Pengyang Fund stated that markets overall are in a consolidation phase, with tech sector pullbacks primarily driven by trading structure, though long-term industrial trends remain unchanged. The firm noted that market style shows signs of shifting toward balance, recommending focus on companies with fundamental certainty within technology and structural allocation attention to previously declined categories. Pengyang Fund added that the current semiconductor rally has lasted approximately 28 months, approaching the historical average 30-month duration for industry-cycle-driven stock rallies, with about 2-3 months remaining to the historical upper limit. The firm stated that while historical patterns may not repeat, close attention to subsequent industrial data inflection points is warranted in a tightening liquidity environment. Pengyang Fund concluded that markets possess necessary conditions for major style shifts (valuation, positioning) but await three key signals: confirmation of strengthened domestic demand and declining external demand narratives, improved corporate earnings data, and warming macro indicators like consumer prices, with AI industry investment cooling potentially serving as a style shift catalyst.
What did 12 Chinese fund companies do on June 1?
Twelve Chinese fund companies implemented benchmark adjustments for 195 public mutual funds on June 1, affecting 3910 billion yuan in assets. The adjustments followed new CSRC guidelines that took effect March 1 after a three-month transition period, requiring funds to align benchmarks with actual holdings.
Why do industry insiders deny a link between fund adjustments and market movements?
Multiple public fund sources stated that the June 1 market divergence—technology stocks declining while consumer stocks rebounded—resulted from overlapping factors including crowded tech trades unwinding, increased volatility, and macro disturbances. Sources emphasized that the benchmark adjustment principle is "adjust benchmarks, not positions," with a one-year buffer period designed to eliminate market impact, making panic selling concerns an overreaction lacking fundamental logic.

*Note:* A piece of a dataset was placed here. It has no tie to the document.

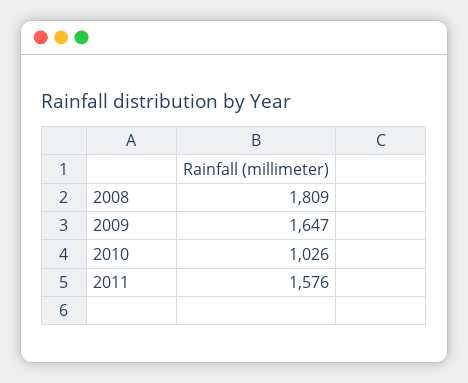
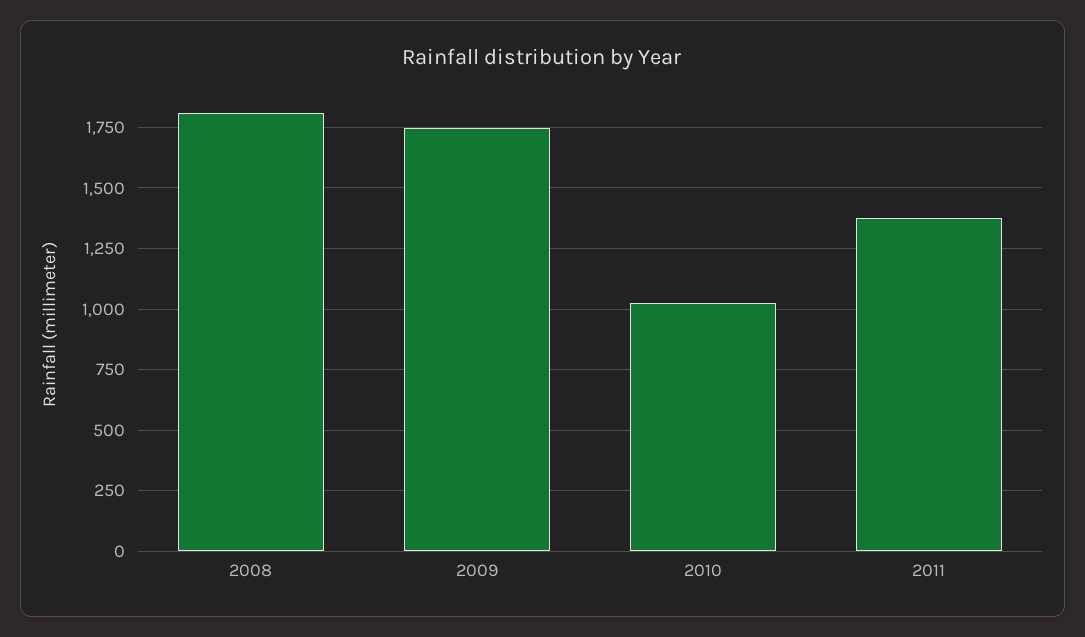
2009: 1647 -> 1750
2011: 1576 -> 1375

How much capital may require actual rebalancing from the benchmark adjustments?
CITIC Securities estimated that while over 3900 billion yuan in funds faced benchmark adjustments, only approximately 10% may require substantive rebalancing, translating to roughly 400 billion yuan in potential capital flows. Industry sources noted this represents a limited portion of the total affected assets, with the adjustment designed to match existing holdings rather than force large-scale portfolio restructuring.